Multi-frame object listings:

----

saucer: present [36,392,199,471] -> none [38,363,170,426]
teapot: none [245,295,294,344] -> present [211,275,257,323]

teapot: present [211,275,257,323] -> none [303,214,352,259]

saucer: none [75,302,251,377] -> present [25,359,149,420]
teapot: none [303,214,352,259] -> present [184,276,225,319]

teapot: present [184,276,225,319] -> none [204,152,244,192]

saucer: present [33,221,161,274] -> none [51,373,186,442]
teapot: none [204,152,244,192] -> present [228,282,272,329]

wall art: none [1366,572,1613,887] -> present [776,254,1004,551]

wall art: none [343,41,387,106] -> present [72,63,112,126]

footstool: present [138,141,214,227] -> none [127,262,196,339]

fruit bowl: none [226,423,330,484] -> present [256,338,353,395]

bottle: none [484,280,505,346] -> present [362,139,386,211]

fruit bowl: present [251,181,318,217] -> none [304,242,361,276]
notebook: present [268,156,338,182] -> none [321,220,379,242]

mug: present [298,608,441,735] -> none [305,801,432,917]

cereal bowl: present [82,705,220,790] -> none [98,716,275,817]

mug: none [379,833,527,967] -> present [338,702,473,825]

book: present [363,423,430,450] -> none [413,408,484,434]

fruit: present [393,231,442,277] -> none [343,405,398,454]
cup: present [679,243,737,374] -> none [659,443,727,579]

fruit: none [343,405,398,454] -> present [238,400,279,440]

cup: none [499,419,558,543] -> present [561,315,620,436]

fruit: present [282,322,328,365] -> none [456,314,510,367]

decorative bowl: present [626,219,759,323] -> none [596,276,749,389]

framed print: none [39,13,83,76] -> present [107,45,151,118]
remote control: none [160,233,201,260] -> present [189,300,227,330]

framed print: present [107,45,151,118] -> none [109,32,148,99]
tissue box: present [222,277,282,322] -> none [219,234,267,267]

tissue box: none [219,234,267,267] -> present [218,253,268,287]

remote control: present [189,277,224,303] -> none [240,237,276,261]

----

-- WHAT YOU WILL DO --
Restate the data above in full, keeping every word as it is.

-- RESULT BELOW --
saucer: present [36,392,199,471] -> none [38,363,170,426]
teapot: none [245,295,294,344] -> present [211,275,257,323]

teapot: present [211,275,257,323] -> none [303,214,352,259]

saucer: none [75,302,251,377] -> present [25,359,149,420]
teapot: none [303,214,352,259] -> present [184,276,225,319]

teapot: present [184,276,225,319] -> none [204,152,244,192]

saucer: present [33,221,161,274] -> none [51,373,186,442]
teapot: none [204,152,244,192] -> present [228,282,272,329]

wall art: none [1366,572,1613,887] -> present [776,254,1004,551]

wall art: none [343,41,387,106] -> present [72,63,112,126]

footstool: present [138,141,214,227] -> none [127,262,196,339]

fruit bowl: none [226,423,330,484] -> present [256,338,353,395]

bottle: none [484,280,505,346] -> present [362,139,386,211]

fruit bowl: present [251,181,318,217] -> none [304,242,361,276]
notebook: present [268,156,338,182] -> none [321,220,379,242]

mug: present [298,608,441,735] -> none [305,801,432,917]

cereal bowl: present [82,705,220,790] -> none [98,716,275,817]

mug: none [379,833,527,967] -> present [338,702,473,825]

book: present [363,423,430,450] -> none [413,408,484,434]

fruit: present [393,231,442,277] -> none [343,405,398,454]
cup: present [679,243,737,374] -> none [659,443,727,579]

fruit: none [343,405,398,454] -> present [238,400,279,440]

cup: none [499,419,558,543] -> present [561,315,620,436]

fruit: present [282,322,328,365] -> none [456,314,510,367]

decorative bowl: present [626,219,759,323] -> none [596,276,749,389]

framed print: none [39,13,83,76] -> present [107,45,151,118]
remote control: none [160,233,201,260] -> present [189,300,227,330]

framed print: present [107,45,151,118] -> none [109,32,148,99]
tissue box: present [222,277,282,322] -> none [219,234,267,267]

tissue box: none [219,234,267,267] -> present [218,253,268,287]

remote control: present [189,277,224,303] -> none [240,237,276,261]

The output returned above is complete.